What Googlebot sees when crawling Discourse

TL:DR, it’s semi-humanly possible to replicate Googlebot crawling Discourse. Here’s how to start…

Become one with Googlebot

  1. Open up an incognito window (always start fresh)
  2. Open up DevTools
  3. Open up Network Conditions in DevTools
  4. Uncheck ‘Use browser default’
  5. In the select menu choose Googlebot Smartphone
  6. Then go to https://meta.discourse.org (it looks way different; not a biggie because your Googlebot and bots don’t care)
  7. Go to View > Developer > View Source
  8. Copy it and paste it to some .html file

Good job! You have created the file Humans reference to see what Googlebot has crawled and cached.

Googlebot’s job is done. Now it’s time to render the cached file in a browser.

Become one with Chrome

  1. Open up the terminal and run npx http-server
  2. Navigate to the file
  3. Open up Chrome DevTools
  4. In the Elements panel, right-click <html... and select Copy outerHTML.
  5. That is the content that will be indexed, not cached, indexed

In summary, Googlebot retrieves the HTML and Chrome renders it. The rendered HTML is gold.

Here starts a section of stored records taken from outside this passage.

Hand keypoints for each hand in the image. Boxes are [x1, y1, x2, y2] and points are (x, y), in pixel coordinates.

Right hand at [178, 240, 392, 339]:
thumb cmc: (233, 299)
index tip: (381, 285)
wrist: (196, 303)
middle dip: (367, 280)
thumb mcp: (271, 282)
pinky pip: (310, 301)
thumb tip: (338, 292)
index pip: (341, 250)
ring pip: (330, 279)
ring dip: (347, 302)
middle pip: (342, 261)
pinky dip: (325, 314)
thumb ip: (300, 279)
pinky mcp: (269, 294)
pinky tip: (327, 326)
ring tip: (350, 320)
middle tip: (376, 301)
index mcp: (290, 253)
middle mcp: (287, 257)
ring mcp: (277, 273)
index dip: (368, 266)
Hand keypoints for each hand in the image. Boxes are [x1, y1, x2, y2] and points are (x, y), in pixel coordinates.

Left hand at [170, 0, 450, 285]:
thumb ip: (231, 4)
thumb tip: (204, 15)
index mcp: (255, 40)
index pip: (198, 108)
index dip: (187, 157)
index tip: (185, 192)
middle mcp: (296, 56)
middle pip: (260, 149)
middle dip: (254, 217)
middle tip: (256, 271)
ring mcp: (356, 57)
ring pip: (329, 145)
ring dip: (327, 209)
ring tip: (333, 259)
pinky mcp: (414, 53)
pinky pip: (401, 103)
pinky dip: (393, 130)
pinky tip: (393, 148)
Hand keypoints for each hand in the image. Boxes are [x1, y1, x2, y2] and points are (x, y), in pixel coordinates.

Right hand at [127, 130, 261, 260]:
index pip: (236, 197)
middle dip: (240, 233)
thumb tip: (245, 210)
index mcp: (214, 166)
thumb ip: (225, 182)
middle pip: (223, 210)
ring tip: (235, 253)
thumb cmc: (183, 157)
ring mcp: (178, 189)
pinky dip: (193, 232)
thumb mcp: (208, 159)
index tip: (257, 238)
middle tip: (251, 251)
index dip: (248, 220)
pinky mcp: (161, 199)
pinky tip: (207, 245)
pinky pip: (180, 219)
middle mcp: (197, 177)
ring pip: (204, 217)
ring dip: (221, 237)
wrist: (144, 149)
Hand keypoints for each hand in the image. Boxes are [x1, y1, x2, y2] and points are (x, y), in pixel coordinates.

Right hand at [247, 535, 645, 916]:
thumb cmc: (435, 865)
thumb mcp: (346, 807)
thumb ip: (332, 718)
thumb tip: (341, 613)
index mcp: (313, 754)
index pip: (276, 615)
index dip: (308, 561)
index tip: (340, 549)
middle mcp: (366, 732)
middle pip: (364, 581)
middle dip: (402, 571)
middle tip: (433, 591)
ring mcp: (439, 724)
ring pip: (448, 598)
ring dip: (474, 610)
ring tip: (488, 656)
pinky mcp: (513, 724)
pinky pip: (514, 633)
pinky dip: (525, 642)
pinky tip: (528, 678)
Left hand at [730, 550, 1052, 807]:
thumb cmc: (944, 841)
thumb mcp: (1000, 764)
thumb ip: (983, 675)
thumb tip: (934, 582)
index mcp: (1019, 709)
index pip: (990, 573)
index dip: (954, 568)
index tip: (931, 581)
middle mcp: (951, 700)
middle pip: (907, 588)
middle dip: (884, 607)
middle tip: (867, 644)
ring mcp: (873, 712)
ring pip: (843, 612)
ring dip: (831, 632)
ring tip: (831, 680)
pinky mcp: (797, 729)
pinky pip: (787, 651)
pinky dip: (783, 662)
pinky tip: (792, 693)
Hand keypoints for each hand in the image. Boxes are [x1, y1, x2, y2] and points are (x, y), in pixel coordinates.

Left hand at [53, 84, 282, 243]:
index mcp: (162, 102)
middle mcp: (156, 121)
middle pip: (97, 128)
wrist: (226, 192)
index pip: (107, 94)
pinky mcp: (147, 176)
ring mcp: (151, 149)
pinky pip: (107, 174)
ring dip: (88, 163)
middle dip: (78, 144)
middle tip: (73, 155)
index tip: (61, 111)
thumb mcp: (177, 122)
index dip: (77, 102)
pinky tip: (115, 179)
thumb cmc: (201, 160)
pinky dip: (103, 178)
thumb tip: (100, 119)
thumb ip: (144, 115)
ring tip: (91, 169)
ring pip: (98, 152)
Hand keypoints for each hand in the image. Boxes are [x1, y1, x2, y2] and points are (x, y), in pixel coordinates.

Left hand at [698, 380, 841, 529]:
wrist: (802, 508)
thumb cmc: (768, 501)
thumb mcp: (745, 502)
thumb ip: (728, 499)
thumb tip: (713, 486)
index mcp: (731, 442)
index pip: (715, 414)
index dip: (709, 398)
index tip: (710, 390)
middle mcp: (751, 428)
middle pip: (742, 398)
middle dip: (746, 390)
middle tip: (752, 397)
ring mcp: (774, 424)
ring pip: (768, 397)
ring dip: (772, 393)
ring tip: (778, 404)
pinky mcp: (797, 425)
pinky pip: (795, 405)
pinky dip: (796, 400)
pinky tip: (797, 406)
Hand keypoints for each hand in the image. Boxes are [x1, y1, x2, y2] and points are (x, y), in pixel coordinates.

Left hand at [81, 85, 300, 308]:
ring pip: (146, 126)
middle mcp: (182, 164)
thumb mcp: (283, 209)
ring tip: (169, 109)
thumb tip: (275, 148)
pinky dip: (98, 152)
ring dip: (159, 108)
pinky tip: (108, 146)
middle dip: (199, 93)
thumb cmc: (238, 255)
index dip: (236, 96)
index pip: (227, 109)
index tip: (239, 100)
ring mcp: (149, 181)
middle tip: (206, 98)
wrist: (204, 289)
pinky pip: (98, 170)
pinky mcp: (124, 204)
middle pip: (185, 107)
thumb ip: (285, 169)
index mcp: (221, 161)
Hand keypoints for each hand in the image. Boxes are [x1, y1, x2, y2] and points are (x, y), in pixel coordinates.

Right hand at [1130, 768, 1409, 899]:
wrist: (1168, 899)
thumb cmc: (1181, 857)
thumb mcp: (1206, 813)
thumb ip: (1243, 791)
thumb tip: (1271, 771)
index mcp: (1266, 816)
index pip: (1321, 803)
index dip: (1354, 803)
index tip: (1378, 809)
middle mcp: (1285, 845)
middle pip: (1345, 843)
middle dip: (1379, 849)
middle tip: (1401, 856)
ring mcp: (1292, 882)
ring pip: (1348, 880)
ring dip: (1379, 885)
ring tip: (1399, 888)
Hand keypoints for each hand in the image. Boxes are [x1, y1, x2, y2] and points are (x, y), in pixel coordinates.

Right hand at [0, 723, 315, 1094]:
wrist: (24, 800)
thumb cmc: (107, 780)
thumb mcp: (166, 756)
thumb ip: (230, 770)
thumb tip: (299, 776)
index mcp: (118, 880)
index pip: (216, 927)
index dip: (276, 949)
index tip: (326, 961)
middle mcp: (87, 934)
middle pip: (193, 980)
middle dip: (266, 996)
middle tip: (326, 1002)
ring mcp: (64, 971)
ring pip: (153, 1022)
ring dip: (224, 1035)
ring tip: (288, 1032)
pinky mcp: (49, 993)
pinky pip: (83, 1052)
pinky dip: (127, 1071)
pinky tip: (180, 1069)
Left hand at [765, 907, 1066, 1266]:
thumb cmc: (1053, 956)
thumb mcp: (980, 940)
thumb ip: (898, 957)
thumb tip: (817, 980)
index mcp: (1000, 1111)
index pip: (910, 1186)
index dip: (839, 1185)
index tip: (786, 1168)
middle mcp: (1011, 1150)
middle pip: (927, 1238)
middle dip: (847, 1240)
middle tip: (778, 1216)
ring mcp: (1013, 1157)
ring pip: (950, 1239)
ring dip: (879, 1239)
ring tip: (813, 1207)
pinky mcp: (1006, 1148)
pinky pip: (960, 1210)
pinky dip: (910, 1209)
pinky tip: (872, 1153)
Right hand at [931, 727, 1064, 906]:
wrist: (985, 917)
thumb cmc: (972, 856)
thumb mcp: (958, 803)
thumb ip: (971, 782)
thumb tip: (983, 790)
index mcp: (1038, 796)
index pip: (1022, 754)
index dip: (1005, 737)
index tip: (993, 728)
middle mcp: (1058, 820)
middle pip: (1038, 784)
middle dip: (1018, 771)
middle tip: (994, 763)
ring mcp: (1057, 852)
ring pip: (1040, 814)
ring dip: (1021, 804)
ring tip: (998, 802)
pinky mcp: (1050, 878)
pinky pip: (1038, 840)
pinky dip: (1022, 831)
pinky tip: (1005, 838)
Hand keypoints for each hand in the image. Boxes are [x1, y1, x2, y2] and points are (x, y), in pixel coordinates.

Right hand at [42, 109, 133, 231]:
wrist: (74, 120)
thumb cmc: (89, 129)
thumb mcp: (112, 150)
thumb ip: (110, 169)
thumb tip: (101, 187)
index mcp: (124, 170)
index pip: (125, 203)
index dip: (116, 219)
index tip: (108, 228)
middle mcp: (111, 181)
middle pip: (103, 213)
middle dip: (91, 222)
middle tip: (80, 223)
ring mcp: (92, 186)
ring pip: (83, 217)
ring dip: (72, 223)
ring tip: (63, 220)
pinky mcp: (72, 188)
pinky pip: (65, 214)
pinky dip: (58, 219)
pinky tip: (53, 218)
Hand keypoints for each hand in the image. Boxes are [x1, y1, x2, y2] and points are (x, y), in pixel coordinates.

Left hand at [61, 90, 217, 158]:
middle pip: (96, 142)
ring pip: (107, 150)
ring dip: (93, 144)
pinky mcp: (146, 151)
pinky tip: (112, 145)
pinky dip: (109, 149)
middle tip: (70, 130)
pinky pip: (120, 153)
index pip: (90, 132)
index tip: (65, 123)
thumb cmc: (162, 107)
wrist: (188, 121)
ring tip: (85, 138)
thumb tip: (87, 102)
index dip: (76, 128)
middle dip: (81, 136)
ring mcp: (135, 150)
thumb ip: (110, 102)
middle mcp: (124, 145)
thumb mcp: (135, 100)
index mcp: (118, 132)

Ensure your valuable content and links are appearing there.

2 Likes

What’s the purpose of the steps under “Become one with chrome”?

Couldn’t you do the “Copy outerHTML” step in place of step 7 in the first list?

I think you can also fetch it with curl:

curl -s https://meta.discourse.org/ > page.html

(It will contain the "crawler" classes.)

Then open the page.html file in a browser.

Or to inspect the code in an editor:

curl -s https://meta.discourse.org/ | vim -
2 Likes

The cached HTML is rendered in Chrome (headless). When rendered, supplemental copy and links may be introduced via JavaScript, in the dom. Google will take the information it renders into consideration for indexing.

This is how Googlebot gets content from JavaScript-heavy applications. Go to Google and search for something you know renders content only with JavaScript > click the 3 dotted icon > click the Cached button > click View source > copy it and render it in Chrome to see what content appears in the dom.

Note: Update any relative paths (CSS and JS resources) to absolutes before rendering it in Chrome ^^

Using curl makes it easier, nice!

Make sure to include the Googlebot user agent string, e.g., Mozilla/5.0 (Linux; Android 6.0.1; Nexus 5X Build/MMB29P) AppleWebKit/537.36 (KHTML, like Gecko) Chrome/97.0.4692.71 Mobile Safari/537.36 (compatible; Googlebot/2.1; +http://www.google.com/bot.html). The server may send Googlebot different HTML.

I think it’s the same output, but it doesn’t hurt to add the user agent. I’m not sure about Chrome, but in Firefox you can right-click on the request in the network tab and choose “copy as curl” for a complete set of headers that will mimic a browser request.